FREEDOM IS SLAVERY. "Freedom itself is under attack," Bush said, and he's right. Americans are about to lose many of their most cherished liberties in a frenzy of paranoid legislation. The government proposes to tap our phones, read our email and seize our credit card records without court order. It seeks authority to detain and deport immigrants without cause or trial. It proposes to use foreign agents to spy on American citizens. To save freedom, the warmongers intend to destroy it.
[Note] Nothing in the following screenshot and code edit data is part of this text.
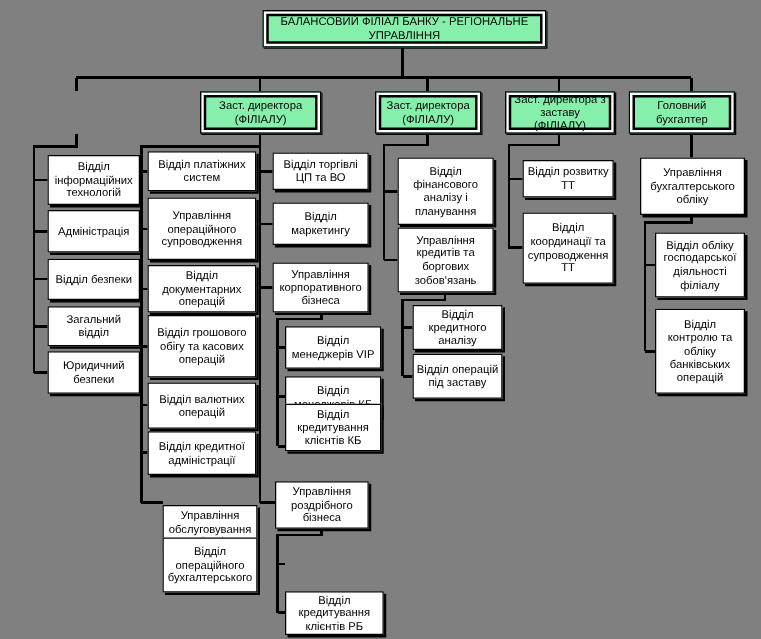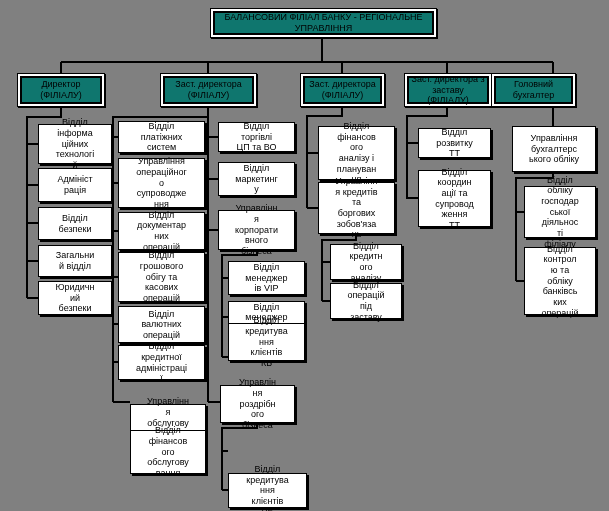--- a/index.html
+++ b/index.html
@@ -5,25 +5,25 @@
   html,body{margin:0;padding:0;background:#808080;}
   #stage{
     position:relative;width:609px;height:511px;background:#808080;overflow:hidden;
     font-family:"Liberation Sans",sans-serif;color:#000;
   }
   #stage svg{position:absolute;left:0;top:0;}
   .n{
     position:absolute;background:#fff;border:1px solid #000;
     box-shadow:2px 2px 0 0 #000;
     display:flex;align-items:center;justify-content:center;text-align:center;
-    font-size:9px;line-height:1.18;padding:1px 16px;box-sizing:border-box;
+    font-size:9px;line-height:1.18;padding:1px 2px;box-sizing:border-box;
     overflow-wrap:break-word;word-break:break-word;
   }
   .e{
-    position:absolute;background:#0f766e;border:1px solid #000;
+    position:absolute;background:#86efac;border:1px solid #000;
     box-shadow:inset 0 0 0 2px #fff,inset 0 0 0 4px #000,1px 1px 0 0 #000;
     display:flex;align-items:center;justify-content:center;text-align:center;
     font-size:9px;line-height:1.2;padding:4px 6px;box-sizing:border-box;
   }
 </style>
 </head>
 <body>
 
 <div id="stage">
 
@@ -47,40 +47,39 @@
       M516 212 H524 M516 281 H524
       M257 250 V255 H222 V357
       M222 278 H228 M222 317 H228 M222 357 H228
       M257 423 V428 H222 V490
       M222 451 H228 M222 490 H228
       M167 423 V430"></path>
   </svg>
 
   <div class="e" style="left:210px;top:8px;width:227px;height:30px">БАЛАНСОВИЙ ФІЛІАЛ БАНКУ - РЕГІОНАЛЬНЕ УПРАВЛІННЯ</div>
 
-  <div class="e" style="left:17px;top:73px;width:88px;height:34px">Директор (ФІЛІАЛУ)</div>
   <div class="e" style="left:160px;top:73px;width:97px;height:34px">Заст. директора (ФІЛІАЛУ)</div>
   <div class="e" style="left:300px;top:73px;width:85px;height:34px">Заст. директора (ФІЛІАЛУ)</div>
   <div class="e" style="left:404px;top:73px;width:88px;height:34px">Заст. директора з заставу (ФІЛІАЛУ)</div>
-  <div class="e" style="left:491px;top:73px;width:85px;height:34px">Головний бухгалтер</div>
+  <div class="e" style="left:503px;top:73px;width:85px;height:34px">Головний бухгалтер</div>
 
   <div class="n" style="left:38px;top:124px;width:74px;height:40px">Відділ інформаційних технологій</div>
   <div class="n" style="left:38px;top:168px;width:74px;height:34px">Адміністрація</div>
   <div class="n" style="left:38px;top:207px;width:74px;height:33px">Відділ безпеки</div>
   <div class="n" style="left:38px;top:245px;width:74px;height:32px">Загальний відділ</div>
   <div class="n" style="left:38px;top:281px;width:74px;height:34px">Юридичний безпеки</div>
 
   <div class="n" style="left:118px;top:121px;width:87px;height:32px">Відділ платіжних систем</div>
   <div class="n" style="left:118px;top:158px;width:87px;height:50px">Управління операційного супроводження</div>
   <div class="n" style="left:118px;top:212px;width:87px;height:38px">Відділ документарних операцій</div>
   <div class="n" style="left:118px;top:252px;width:87px;height:50px">Відділ грошового обігу та касових операцій</div>
   <div class="n" style="left:118px;top:306px;width:87px;height:37px">Відділ валютних операцій</div>
   <div class="n" style="left:118px;top:345px;width:87px;height:35px">Відділ кредитної адміністрації</div>
   <div class="n" style="left:130px;top:404px;width:76px;height:38px">Управління обслуговування клієнтів</div>
-  <div class="n" style="left:130px;top:430px;width:76px;height:44px">Відділ фінансового обслуговування</div>
+  <div class="n" style="left:130px;top:430px;width:76px;height:44px">Відділ операційного бухгалтерського</div>
 
   <div class="n" style="left:218px;top:122px;width:77px;height:30px">Відділ торгівлі ЦП та ВО</div>
   <div class="n" style="left:218px;top:162px;width:77px;height:34px">Відділ маркетингу</div>
   <div class="n" style="left:228px;top:261px;width:77px;height:34px">Відділ менеджерів VIP</div>
   <div class="n" style="left:218px;top:210px;width:77px;height:40px">Управління корпоративного бізнеса</div>
   <div class="n" style="left:228px;top:301px;width:77px;height:33px">Відділ менеджерів КБ</div>
   <div class="n" style="left:228px;top:323px;width:77px;height:38px">Відділ кредитування клієнтів КБ</div>
   <div class="n" style="left:220px;top:385px;width:75px;height:38px">Управління роздрібного бізнеса</div>
   <div class="n" style="left:228px;top:473px;width:79px;height:35px">Відділ кредитування клієнтів РБ</div>
 

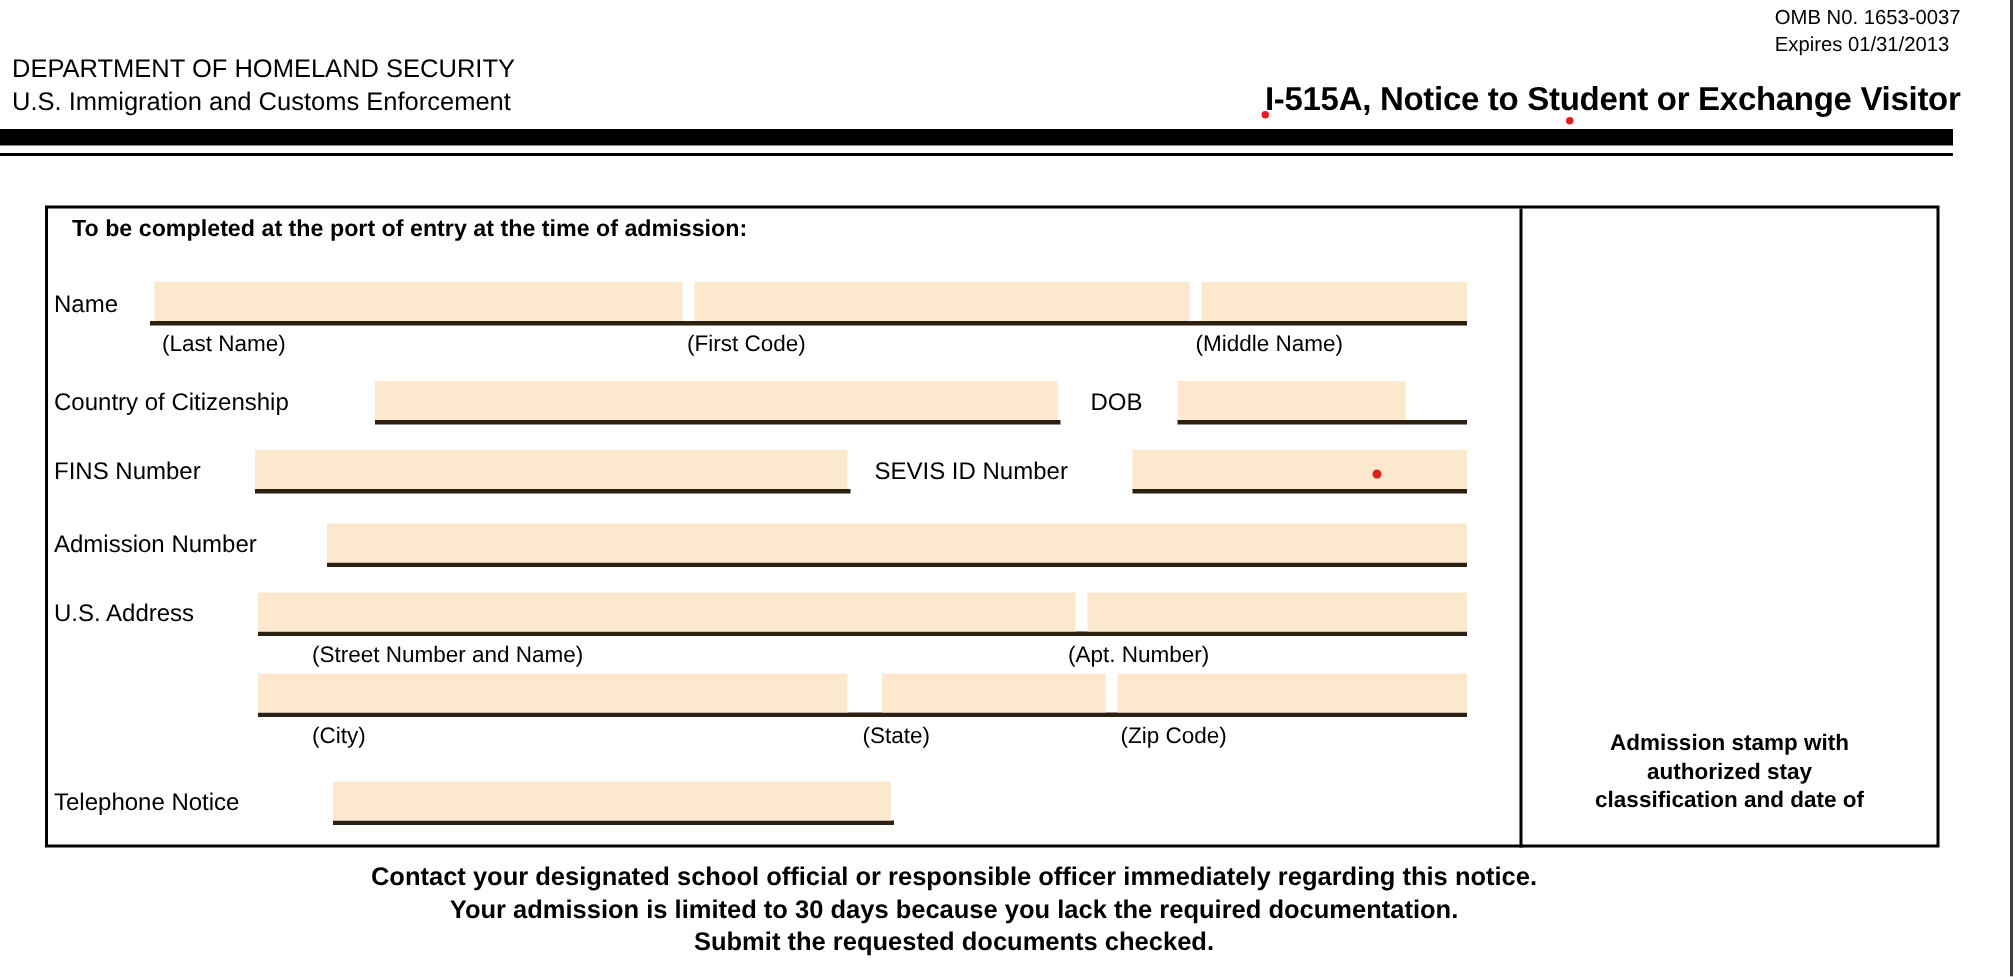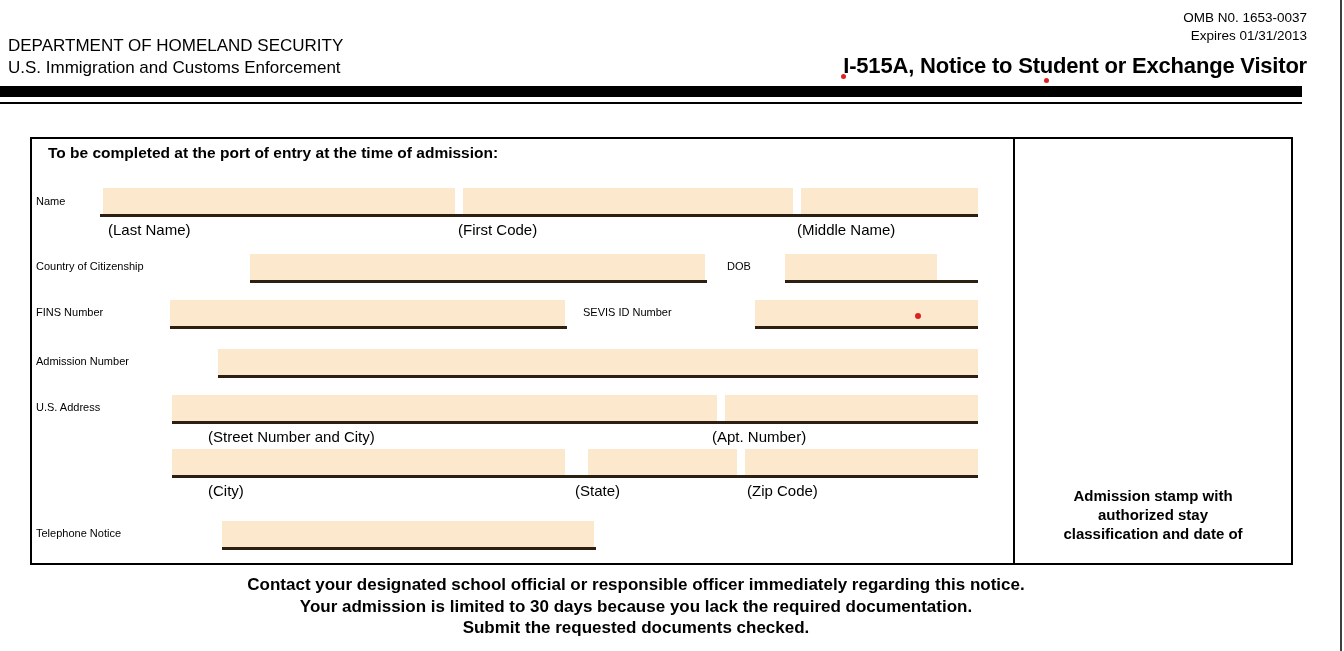--- a/index.html
+++ b/index.html
@@ -4,30 +4,30 @@
 <style>
   html,body{margin:0;padding:0;}
   body{
     width:1344px;height:651px;position:relative;background:#ffffff;
     font-family:"Liberation Sans","DejaVu Sans",sans-serif;color:#000;
     overflow:hidden;
   }
   .abs{position:absolute;}
   
   .agency{left:8px;font-size:17px;line-height:22px;white-space:nowrap;}
-  .omb{top:9px;right:37px;text-align:right;font-size:13.5px;line-height:17.5px;white-space:nowrap;}
+  .omb{top:3px;right:37px;font-size:13.5px;line-height:17.5px;white-space:nowrap;}
   .title{top:53px;right:37px;font-size:22px;font-weight:bold;letter-spacing:-0.2px;white-space:nowrap;}
   .bar{left:0;top:86px;width:1302px;height:11px;background:var(--bar,#000);}
   .thinline{left:0;top:102px;width:1302px;height:2px;background:var(--bar,#000);}
   .pageline{left:1340px;top:0;width:2px;height:651px;background:#3f3f3f;}
   
   .formbox{left:30px;top:137px;width:1259px;height:424px;border:2px solid #000;}
   .divider{left:1013px;top:139px;width:2px;height:426px;background:#000;}
   .instruction{left:48px;top:144px;font-size:15.5px;font-weight:bold;white-space:nowrap;}
-  .lbl{font-size:11px;white-space:nowrap;}
+  .lbl{font-size:16px;white-space:nowrap;}
   .cap{font-size:15px;white-space:nowrap;}
   .field{height:26px;background:var(--field-fill,#fce8cd);font-size:15px;line-height:26px;padding:0 4px;box-sizing:border-box;}
   .uline{height:3px;background:var(--underline,#2e2011);}
   .dot{width:5px;height:5px;border-radius:50%;background:var(--accent-red,#e02020);}
   
   .stamp{left:1015px;top:486px;width:276px;text-align:center;font-size:15px;font-weight:bold;line-height:19px;}
   
   .footer{left:0;top:574px;width:1272px;text-align:center;font-size:17px;font-weight:bold;line-height:21.5px;}
 </style>
 </head>
@@ -79,21 +79,21 @@
 <div class="abs dot" style="left:915px;top:313px;width:6px;height:6px"></div>
 
 <div class="abs lbl" style="left:36px;top:355px">Admission Number</div>
 <div class="abs uline" style="left:218px;top:375px;width:760px"></div>
 <div class="abs field" style="left:218px;top:349px;width:760px"></div>
 
 <div class="abs lbl" style="left:36px;top:401px">U.S. Address</div>
 <div class="abs uline" style="left:172px;top:421px;width:806px"></div>
 <div class="abs field" style="left:172px;top:395px;width:545px"></div>
 <div class="abs field" style="left:725px;top:395px;width:253px"></div>
-<div class="abs cap" style="left:208px;top:428px">(Street Number and City)</div>
+<div class="abs cap" style="left:208px;top:428px">(Street Number and Name)</div>
 <div class="abs cap" style="left:712px;top:428px">(Apt. Number)</div>
 
 <div class="abs uline" style="left:172px;top:475px;width:806px"></div>
 <div class="abs field" style="left:172px;top:449px;width:393px"></div>
 <div class="abs field" style="left:588px;top:449px;width:149px"></div>
 <div class="abs field" style="left:745px;top:449px;width:233px"></div>
 <div class="abs cap" style="left:208px;top:482px">(City)</div>
 <div class="abs cap" style="left:575px;top:482px">(State)</div>
 <div class="abs cap" style="left:747px;top:482px">(Zip Code)</div>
IGNORANCE IS STRENGTH. America's "new war" against terrorism will be fought with unprecedented secrecy, including heavy press restrictions not seen for years, the Pentagon has advised. Meanwhile, the sorry history of American imperialism -- collaboration with terrorists, bloody proxy wars against civilians, forcible replacement of democratic governments with corrupt dictatorships -- is strictly off-limits to mainstream media. Lest it weaken our resolve, we are not to be allowed to understand the reasons underlying the horrifying crimes of September 11.
The defining speech of Bush's presidency points toward an Orwellian future of endless war, expedient lies, and ubiquitous social control. But unlike 1984's doomed protagonist, we've still got plenty of space to maneuver and plenty of ways to resist.
It's time to speak and to act. It falls on us now to take to the streets, bearing a clear message for the warmongers: We don't love Big Brother.